| Directions for this task |
The answer must be every record below, reproduced exactly.

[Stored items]
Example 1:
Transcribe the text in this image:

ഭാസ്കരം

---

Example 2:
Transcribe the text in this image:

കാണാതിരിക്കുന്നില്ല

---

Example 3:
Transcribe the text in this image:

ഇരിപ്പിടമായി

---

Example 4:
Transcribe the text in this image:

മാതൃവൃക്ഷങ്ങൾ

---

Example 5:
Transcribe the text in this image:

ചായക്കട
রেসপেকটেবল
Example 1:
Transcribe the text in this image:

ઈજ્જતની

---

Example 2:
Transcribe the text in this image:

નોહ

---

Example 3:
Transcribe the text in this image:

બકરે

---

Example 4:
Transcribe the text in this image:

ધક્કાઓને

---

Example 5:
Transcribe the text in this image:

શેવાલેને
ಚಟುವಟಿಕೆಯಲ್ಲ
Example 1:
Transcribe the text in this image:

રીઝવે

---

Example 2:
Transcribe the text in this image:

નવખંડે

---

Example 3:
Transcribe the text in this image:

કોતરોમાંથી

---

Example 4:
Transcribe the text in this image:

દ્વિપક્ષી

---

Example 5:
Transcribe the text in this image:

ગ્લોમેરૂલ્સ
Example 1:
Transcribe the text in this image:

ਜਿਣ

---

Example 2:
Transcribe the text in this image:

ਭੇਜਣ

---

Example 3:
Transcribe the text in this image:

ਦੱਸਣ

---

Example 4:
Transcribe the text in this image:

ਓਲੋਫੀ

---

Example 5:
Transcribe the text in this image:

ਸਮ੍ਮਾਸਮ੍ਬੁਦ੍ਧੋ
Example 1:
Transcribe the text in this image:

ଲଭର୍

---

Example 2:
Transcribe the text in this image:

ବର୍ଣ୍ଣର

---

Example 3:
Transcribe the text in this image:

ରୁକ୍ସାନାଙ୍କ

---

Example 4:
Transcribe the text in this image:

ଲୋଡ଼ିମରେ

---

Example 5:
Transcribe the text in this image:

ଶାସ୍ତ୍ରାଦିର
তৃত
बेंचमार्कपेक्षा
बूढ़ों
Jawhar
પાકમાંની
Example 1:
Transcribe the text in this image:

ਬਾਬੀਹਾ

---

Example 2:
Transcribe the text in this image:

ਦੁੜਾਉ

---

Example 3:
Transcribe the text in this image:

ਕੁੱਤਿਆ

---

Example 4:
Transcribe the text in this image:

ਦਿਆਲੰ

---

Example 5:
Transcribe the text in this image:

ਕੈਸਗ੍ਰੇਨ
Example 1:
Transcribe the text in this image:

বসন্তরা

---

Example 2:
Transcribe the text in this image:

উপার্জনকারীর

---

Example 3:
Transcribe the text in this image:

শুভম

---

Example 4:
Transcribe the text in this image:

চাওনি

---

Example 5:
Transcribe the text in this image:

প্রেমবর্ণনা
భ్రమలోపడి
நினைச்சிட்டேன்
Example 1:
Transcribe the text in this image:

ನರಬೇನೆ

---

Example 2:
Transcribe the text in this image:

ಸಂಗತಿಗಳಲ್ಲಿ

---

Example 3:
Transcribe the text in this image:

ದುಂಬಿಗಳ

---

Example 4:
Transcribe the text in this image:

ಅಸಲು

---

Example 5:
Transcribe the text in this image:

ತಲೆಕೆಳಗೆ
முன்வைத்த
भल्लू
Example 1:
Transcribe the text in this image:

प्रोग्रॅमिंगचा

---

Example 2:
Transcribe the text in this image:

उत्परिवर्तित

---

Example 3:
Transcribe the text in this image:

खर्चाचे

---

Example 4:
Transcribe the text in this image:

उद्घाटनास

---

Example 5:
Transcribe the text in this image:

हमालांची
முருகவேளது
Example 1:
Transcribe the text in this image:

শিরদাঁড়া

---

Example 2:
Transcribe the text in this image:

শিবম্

| Task solution |
Example 1:
Transcribe the text in this image:

ഭാസ്കരം

---

Example 2:
Transcribe the text in this image:

കാണാതിരിക്കുന്നില്ല

---

Example 3:
Transcribe the text in this image:

ഇരിപ്പിടമായി

---

Example 4:
Transcribe the text in this image:

മാതൃവൃക്ഷങ്ങൾ

---

Example 5:
Transcribe the text in this image:

ചായക്കട
রেসপেকটেবল
Example 1:
Transcribe the text in this image:

ઈજ્જતની

---

Example 2:
Transcribe the text in this image:

નોહ

---

Example 3:
Transcribe the text in this image:

બકરે

---

Example 4:
Transcribe the text in this image:

ધક્કાઓને

---

Example 5:
Transcribe the text in this image:

શેવાલેને
ಚಟುವಟಿಕೆಯಲ್ಲ
Example 1:
Transcribe the text in this image:

રીઝવે

---

Example 2:
Transcribe the text in this image:

નવખંડે

---

Example 3:
Transcribe the text in this image:

કોતરોમાંથી

---

Example 4:
Transcribe the text in this image:

દ્વિપક્ષી

---

Example 5:
Transcribe the text in this image:

ગ્લોમેરૂલ્સ
Example 1:
Transcribe the text in this image:

ਜਿਣ

---

Example 2:
Transcribe the text in this image:

ਭੇਜਣ

---

Example 3:
Transcribe the text in this image:

ਦੱਸਣ

---

Example 4:
Transcribe the text in this image:

ਓਲੋਫੀ

---

Example 5:
Transcribe the text in this image:

ਸਮ੍ਮਾਸਮ੍ਬੁਦ੍ਧੋ
Example 1:
Transcribe the text in this image:

ଲଭର୍

---

Example 2:
Transcribe the text in this image:

ବର୍ଣ୍ଣର

---

Example 3:
Transcribe the text in this image:

ରୁକ୍ସାନାଙ୍କ

---

Example 4:
Transcribe the text in this image:

ଲୋଡ଼ିମରେ

---

Example 5:
Transcribe the text in this image:

ଶାସ୍ତ୍ରାଦିର
তৃত
बेंचमार्कपेक्षा
बूढ़ों
Jawhar
પાકમાંની
Example 1:
Transcribe the text in this image:

ਬਾਬੀਹਾ

---

Example 2:
Transcribe the text in this image:

ਦੁੜਾਉ

---

Example 3:
Transcribe the text in this image:

ਕੁੱਤਿਆ

---

Example 4:
Transcribe the text in this image:

ਦਿਆਲੰ

---

Example 5:
Transcribe the text in this image:

ਕੈਸਗ੍ਰੇਨ
Example 1:
Transcribe the text in this image:

বসন্তরা

---

Example 2:
Transcribe the text in this image:

উপার্জনকারীর

---

Example 3:
Transcribe the text in this image:

শুভম

---

Example 4:
Transcribe the text in this image:

চাওনি

---

Example 5:
Transcribe the text in this image:

প্রেমবর্ণনা
భ్రమలోపడి
நினைச்சிட்டேன்
Example 1:
Transcribe the text in this image:

ನರಬೇನೆ

---

Example 2:
Transcribe the text in this image:

ಸಂಗತಿಗಳಲ್ಲಿ

---

Example 3:
Transcribe the text in this image:

ದುಂಬಿಗಳ

---

Example 4:
Transcribe the text in this image:

ಅಸಲು

---

Example 5:
Transcribe the text in this image:

ತಲೆಕೆಳಗೆ
முன்வைத்த
भल्लू
Example 1:
Transcribe the text in this image:

प्रोग्रॅमिंगचा

---

Example 2:
Transcribe the text in this image:

उत्परिवर्तित

---

Example 3:
Transcribe the text in this image:

खर्चाचे

---

Example 4:
Transcribe the text in this image:

उद्घाटनास

---

Example 5:
Transcribe the text in this image:

हमालांची
முருகவேளது
Example 1:
Transcribe the text in this image:

শিরদাঁড়া

---

Example 2:
Transcribe the text in this image:

শিবম্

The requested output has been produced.